The outcome is in Senegal's own hands. If Sarr and company take the chances they created against France, this is an open game. If they miss again in front of goal, it's going to be a long night.
HEAD-TO-HEAD
1 March 2006 Friendly Senegal Senegal 2–1 Norway
THE PICK
Both teams to score: Yes
Norway come in better placed, in better form, and with a man up front who finishes the chances Senegal have been wasting. Both sides scored on Matchday 1, Norway play a high-scoring game, and Senegal will be forced to chase it — that's a recipe for goals at both ends.
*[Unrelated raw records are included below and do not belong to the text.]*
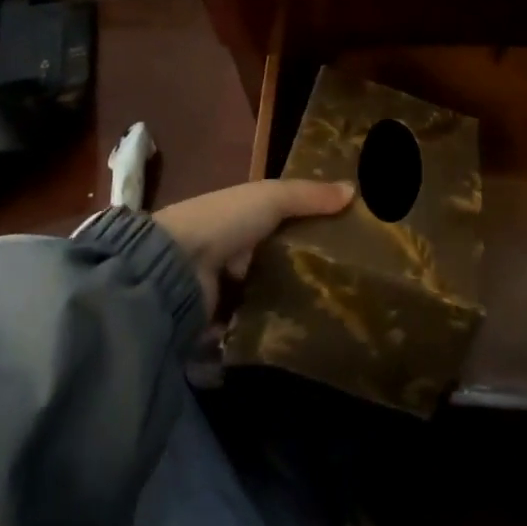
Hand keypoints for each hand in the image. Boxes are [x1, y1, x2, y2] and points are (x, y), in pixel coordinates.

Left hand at [155, 179, 353, 315]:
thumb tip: (354, 191)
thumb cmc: (224, 221)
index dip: (306, 227)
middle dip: (300, 271)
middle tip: (344, 285)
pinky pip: (251, 325)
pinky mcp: (218, 321)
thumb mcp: (270, 197)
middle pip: (271, 260)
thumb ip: (309, 195)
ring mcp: (222, 287)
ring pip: (264, 295)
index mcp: (239, 216)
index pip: (277, 220)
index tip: (343, 241)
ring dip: (287, 304)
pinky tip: (302, 334)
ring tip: (332, 314)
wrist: (173, 268)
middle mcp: (229, 249)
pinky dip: (270, 330)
The risk is a disciplined Senegal performance. If Koulibaly and Niakhaté shut Haaland down and the team keeps its head in transition, their experience and pace could be enough to turn the game — and if Senegal go 1-0 up early and Norway have to do the chasing, the picture changes. The worst news for the pick would be a tight, cautious match where neither side wants to open up first.
For Icelandic viewers this is Nordic curiosity more than anything: Norway at their first World Cup in 28 years, and Haaland finally on the big stage. RÚV — which holds the Icelandic rights to the tournament — is showing it, but it'll cost you some sleep: kickoff is on the stroke of midnight Iceland time, into the small hours of 23 June.